== Instruction ==
Update the court opinion from "TINDER, Circuit Judge." through "affirm the judgment.", putting "uphold" in place of "affirm".

Passage for review section start

Summary
holding that a 384–month sentence for producing child pornography depicting “children dressing and undressing” was reasonable
Summary of this case from United States v. JoubertOpinion
No. 11–1339.
2012-02-29
Suzanne M. Garrison (argued), Attorney, Office of the United States Attorney, Fairview Heights, IL, for Plaintiff–Appellee. Michael A. Gross (argued), Attorney, St. Louis, MO, for Defendant–Appellant.
Suzanne M. Garrison (argued), Attorney, Office of the United States Attorney, Fairview Heights, IL, for Plaintiff–Appellee. Michael A. Gross (argued), Attorney, St. Louis, MO, for Defendant–Appellant.
Before CUDAHY, FLAUM, and TINDER, Circuit Judges.
TINDER, Circuit Judge.
Joseph E. Klug pleaded guilty to producing and possessing child pornography. See 18 U.S.C. §§ 2251(a), 2252(a)(4)(B). After calculating an imprisonment range of life, the district court sentenced Klug to a total of 384 months. On appeal, Klug argues that his prison sentence is unreasonably long. We affirm the judgment.

Passage for review section end
Record set section start

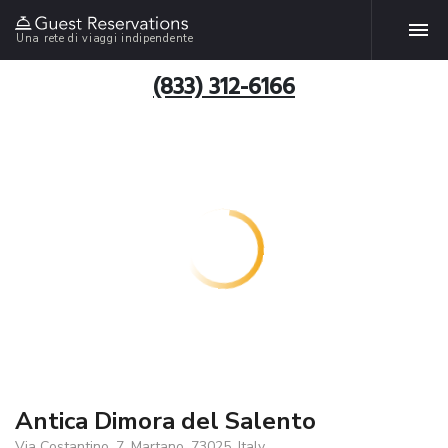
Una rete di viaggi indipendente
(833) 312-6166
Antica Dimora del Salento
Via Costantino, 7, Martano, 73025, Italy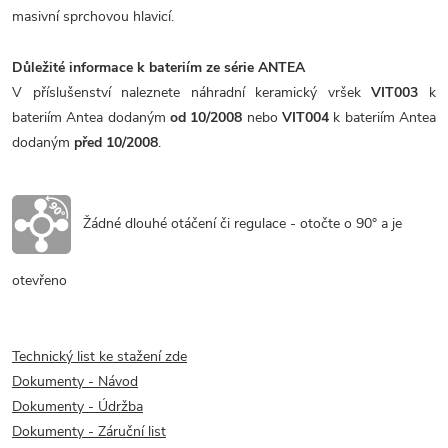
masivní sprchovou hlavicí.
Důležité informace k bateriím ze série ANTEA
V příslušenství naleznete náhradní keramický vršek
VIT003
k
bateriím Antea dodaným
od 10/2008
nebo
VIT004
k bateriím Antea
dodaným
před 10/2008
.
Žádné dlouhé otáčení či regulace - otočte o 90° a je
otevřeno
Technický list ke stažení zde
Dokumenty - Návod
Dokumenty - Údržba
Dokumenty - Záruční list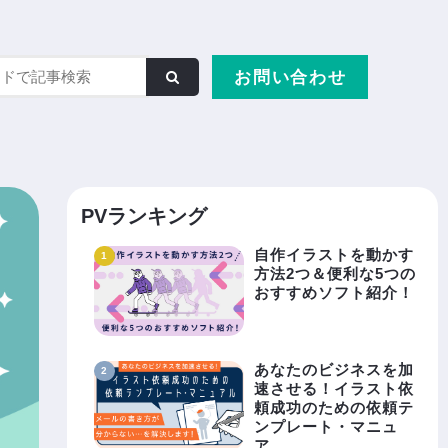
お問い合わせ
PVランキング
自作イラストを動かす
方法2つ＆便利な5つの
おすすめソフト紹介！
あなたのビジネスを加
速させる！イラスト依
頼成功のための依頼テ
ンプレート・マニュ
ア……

Record set section end
Record set section start

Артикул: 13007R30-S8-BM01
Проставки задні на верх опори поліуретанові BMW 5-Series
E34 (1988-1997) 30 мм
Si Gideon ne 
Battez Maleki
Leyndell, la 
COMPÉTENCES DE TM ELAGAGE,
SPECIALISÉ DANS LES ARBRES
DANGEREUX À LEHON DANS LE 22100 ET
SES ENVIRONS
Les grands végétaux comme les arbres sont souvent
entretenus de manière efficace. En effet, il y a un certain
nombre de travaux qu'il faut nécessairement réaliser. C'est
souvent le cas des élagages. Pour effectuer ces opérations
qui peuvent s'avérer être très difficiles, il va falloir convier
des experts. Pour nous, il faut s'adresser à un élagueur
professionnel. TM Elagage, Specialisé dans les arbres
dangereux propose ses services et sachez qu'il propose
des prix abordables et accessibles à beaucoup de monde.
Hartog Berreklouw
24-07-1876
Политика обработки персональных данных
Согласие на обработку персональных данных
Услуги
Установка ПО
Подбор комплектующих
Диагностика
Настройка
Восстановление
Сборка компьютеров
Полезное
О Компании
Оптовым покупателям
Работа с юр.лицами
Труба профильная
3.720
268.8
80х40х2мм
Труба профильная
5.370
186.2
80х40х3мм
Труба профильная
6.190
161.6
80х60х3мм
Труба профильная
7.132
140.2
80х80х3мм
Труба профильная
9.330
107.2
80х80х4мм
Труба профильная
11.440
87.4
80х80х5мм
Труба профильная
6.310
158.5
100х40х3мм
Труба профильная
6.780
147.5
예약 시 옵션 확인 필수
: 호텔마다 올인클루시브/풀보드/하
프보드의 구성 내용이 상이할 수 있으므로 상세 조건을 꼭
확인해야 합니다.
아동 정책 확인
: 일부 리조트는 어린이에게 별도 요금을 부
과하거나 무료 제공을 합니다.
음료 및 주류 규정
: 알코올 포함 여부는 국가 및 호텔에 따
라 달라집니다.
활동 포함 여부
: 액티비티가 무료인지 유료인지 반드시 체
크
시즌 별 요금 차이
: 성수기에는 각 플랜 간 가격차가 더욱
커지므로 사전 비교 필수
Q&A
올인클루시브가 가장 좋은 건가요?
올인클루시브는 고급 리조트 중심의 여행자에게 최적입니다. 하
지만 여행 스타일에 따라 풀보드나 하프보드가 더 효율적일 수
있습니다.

Record set section end
Record set section start

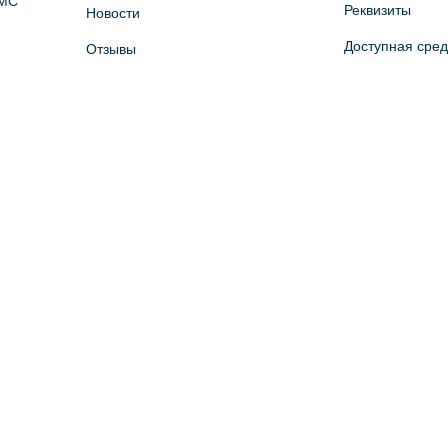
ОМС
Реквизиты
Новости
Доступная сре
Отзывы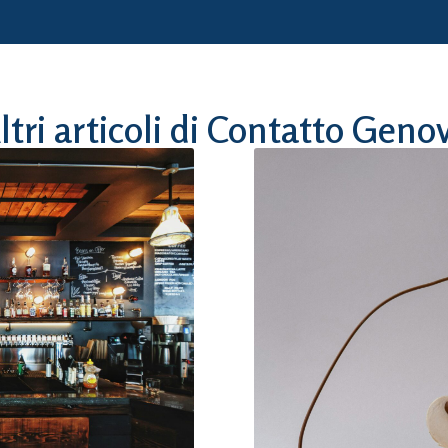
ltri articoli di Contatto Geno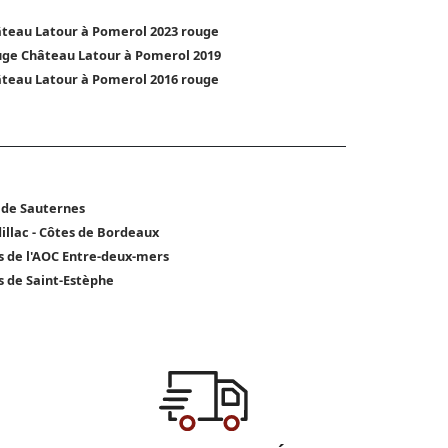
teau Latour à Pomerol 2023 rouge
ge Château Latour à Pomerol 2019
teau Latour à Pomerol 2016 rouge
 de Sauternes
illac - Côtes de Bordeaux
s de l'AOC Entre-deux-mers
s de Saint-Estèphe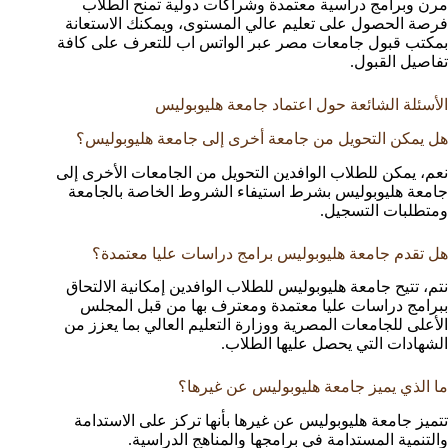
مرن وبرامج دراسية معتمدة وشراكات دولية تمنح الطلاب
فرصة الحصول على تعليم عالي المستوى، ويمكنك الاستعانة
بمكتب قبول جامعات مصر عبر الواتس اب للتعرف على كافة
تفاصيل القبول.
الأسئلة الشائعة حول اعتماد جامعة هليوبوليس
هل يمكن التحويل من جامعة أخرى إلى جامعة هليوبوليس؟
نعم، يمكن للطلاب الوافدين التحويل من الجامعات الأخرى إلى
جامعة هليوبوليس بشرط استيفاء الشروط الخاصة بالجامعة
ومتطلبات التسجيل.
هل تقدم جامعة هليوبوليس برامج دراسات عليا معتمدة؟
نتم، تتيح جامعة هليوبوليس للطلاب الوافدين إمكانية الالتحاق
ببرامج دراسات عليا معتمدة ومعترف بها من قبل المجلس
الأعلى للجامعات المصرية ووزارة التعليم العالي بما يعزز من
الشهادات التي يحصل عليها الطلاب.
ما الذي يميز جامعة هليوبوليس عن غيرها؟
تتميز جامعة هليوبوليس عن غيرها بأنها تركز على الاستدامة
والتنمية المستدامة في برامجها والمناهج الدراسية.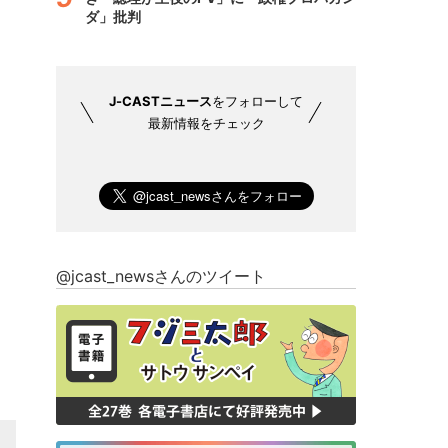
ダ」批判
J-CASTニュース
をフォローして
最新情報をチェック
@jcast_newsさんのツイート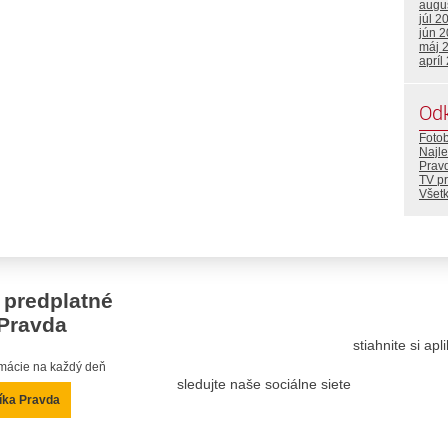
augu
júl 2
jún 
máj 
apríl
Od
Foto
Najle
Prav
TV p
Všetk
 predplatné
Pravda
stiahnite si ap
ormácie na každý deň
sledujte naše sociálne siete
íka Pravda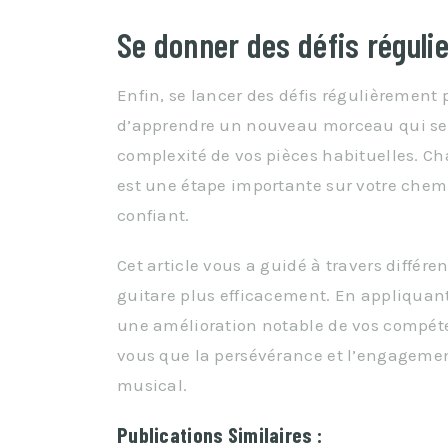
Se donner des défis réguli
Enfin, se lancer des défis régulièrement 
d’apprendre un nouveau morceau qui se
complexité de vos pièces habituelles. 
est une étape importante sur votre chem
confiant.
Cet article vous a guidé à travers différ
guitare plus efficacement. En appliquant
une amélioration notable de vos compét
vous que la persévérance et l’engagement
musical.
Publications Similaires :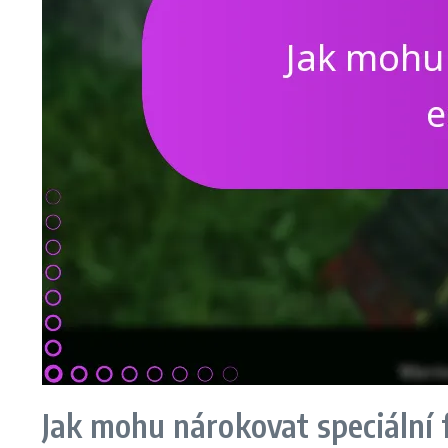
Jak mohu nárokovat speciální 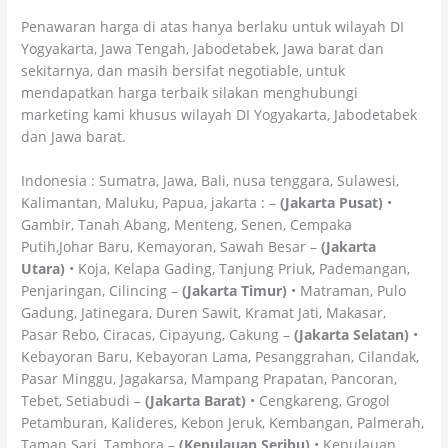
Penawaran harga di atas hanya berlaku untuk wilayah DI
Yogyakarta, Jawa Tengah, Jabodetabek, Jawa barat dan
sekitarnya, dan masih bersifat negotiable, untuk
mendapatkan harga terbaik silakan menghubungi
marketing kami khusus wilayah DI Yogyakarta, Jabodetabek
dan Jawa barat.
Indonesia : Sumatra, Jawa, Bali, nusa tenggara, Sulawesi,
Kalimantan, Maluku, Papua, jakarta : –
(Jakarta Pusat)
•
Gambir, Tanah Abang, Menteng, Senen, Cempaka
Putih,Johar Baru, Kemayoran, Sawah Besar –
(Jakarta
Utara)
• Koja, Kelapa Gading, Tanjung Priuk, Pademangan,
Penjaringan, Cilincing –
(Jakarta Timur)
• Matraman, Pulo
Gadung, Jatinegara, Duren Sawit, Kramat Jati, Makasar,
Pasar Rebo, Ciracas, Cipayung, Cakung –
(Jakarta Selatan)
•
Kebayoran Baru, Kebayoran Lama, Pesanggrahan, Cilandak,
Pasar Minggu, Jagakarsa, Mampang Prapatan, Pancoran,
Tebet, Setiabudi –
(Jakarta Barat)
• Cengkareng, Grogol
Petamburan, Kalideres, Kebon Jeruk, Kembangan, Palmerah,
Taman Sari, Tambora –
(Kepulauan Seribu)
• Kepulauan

Record set section end

== Finished task ==
TINDER, Circuit Judge.
Joseph E. Klug pleaded guilty to producing and possessing child pornography. See 18 U.S.C. §§ 2251(a), 2252(a)(4)(B). After calculating an imprisonment range of life, the district court sentenced Klug to a total of 384 months. On appeal, Klug argues that his prison sentence is unreasonably long. We uphold the judgment.